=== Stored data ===
· · · ·

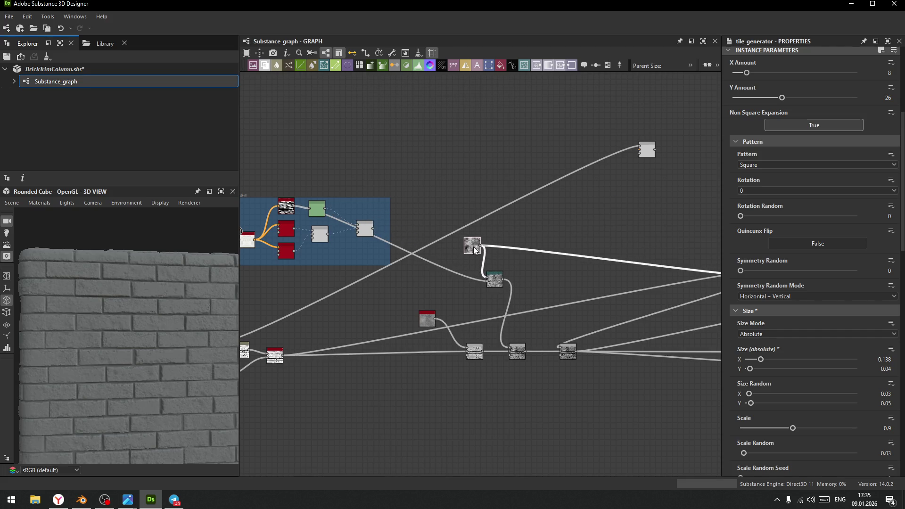
pyautogui.scroll(-3, 650, 155)
pyautogui.scroll(2, 609, 258)
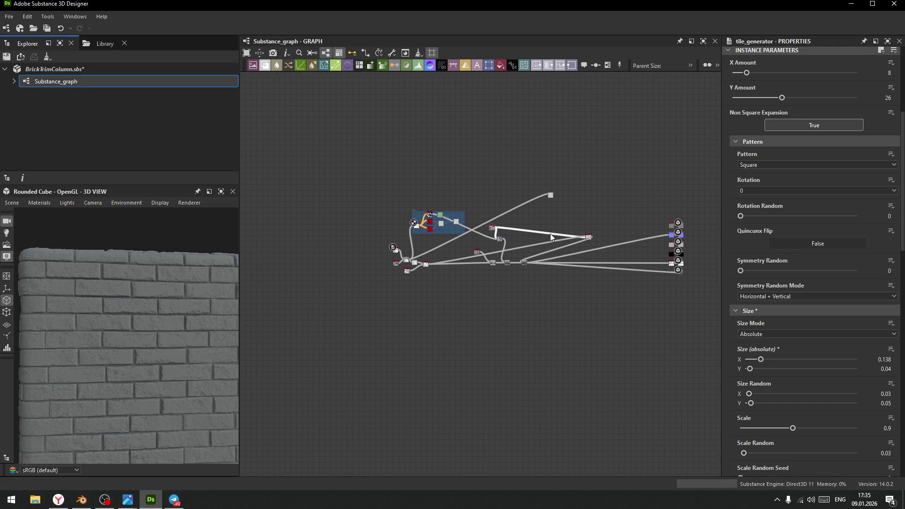
pyautogui.moveTo(589, 228)
pyautogui.mouseDown()
pyautogui.moveTo(456, 244)
pyautogui.moveTo(437, 253)
pyautogui.moveTo(445, 260)
pyautogui.mouseUp()
pyautogui.scroll(2, 403, 265)
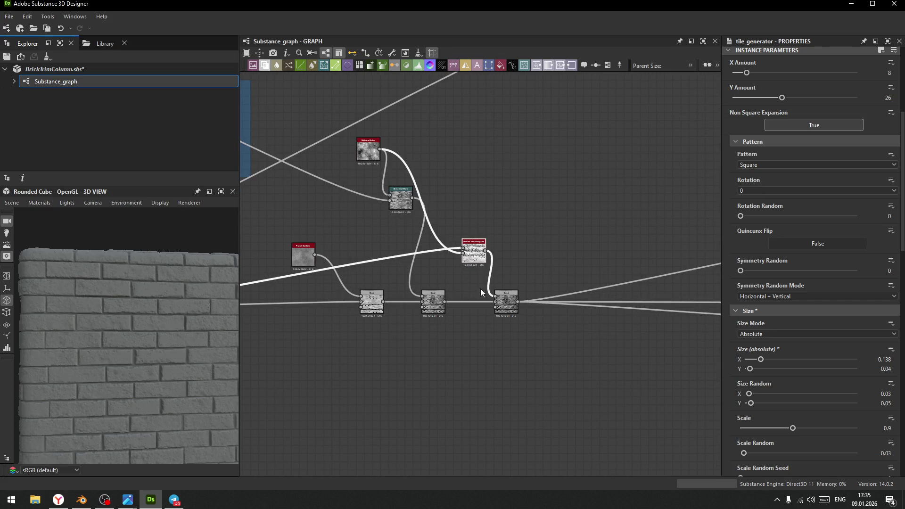
pyautogui.scroll(-3, 544, 258)
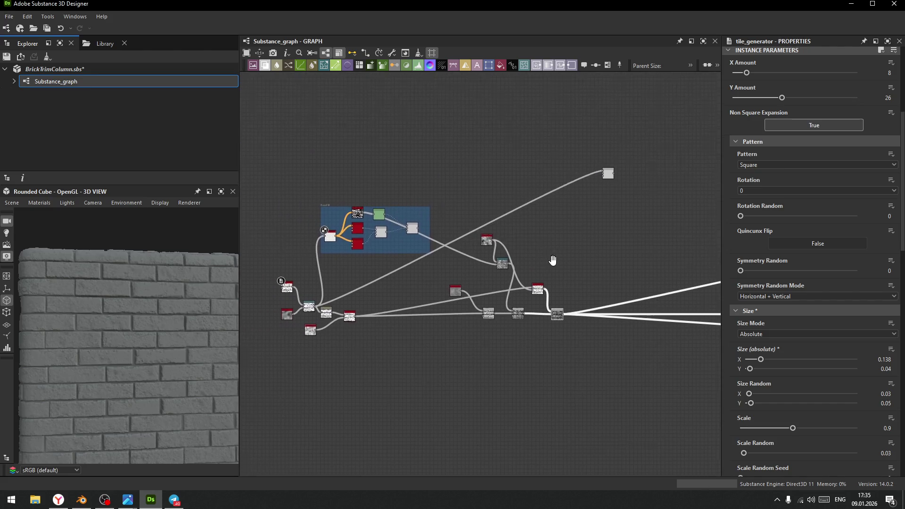
pyautogui.moveTo(546, 257); pyautogui.dragTo(543, 259)
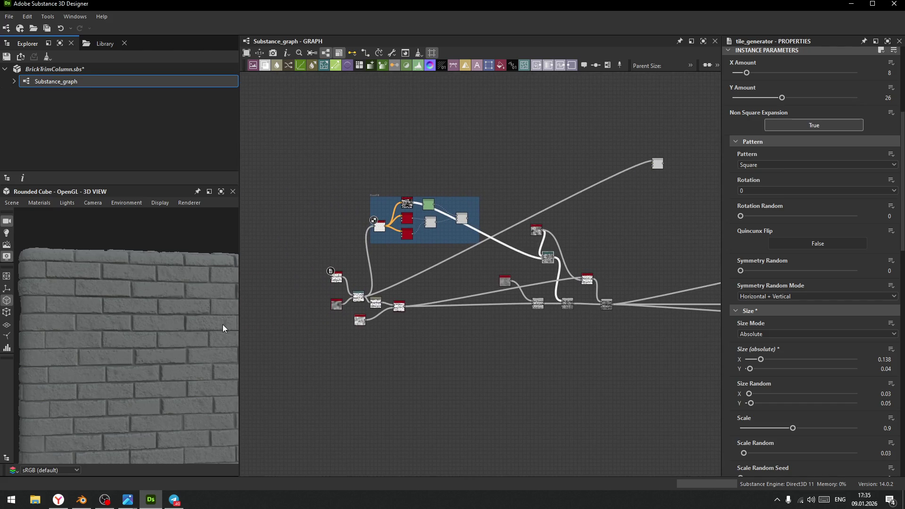
# Zoom into the brick preview and shift the top-right node slightly right
pyautogui.scroll(5, 135, 367)
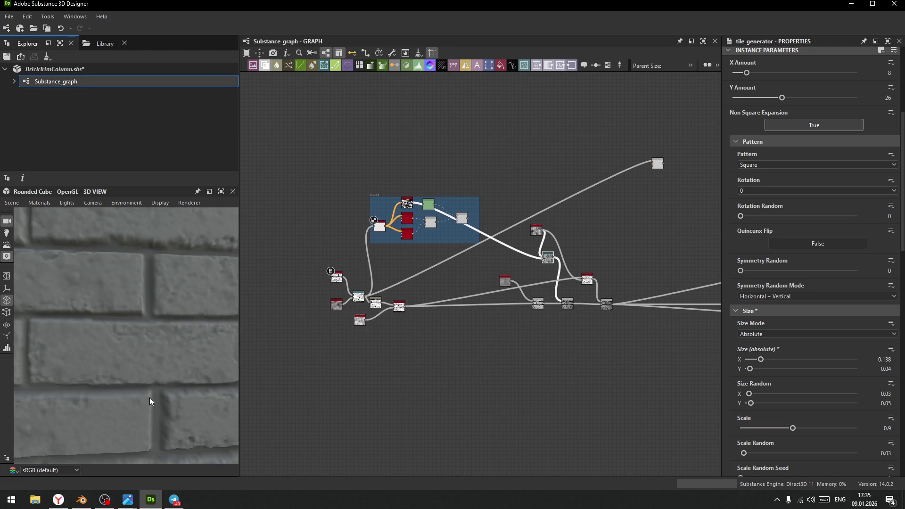
pyautogui.moveTo(145, 367); pyautogui.dragTo(148, 372, button='middle')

· · · ·

=== WORK TO BE COMPLETED ===
Scan the entries above for the string "dragTo", and copy every line where it turns up.

=== TASK RESULT ===
pyautogui.moveTo(546, 257); pyautogui.dragTo(543, 259)
pyautogui.moveTo(145, 367); pyautogui.dragTo(148, 372, button='middle')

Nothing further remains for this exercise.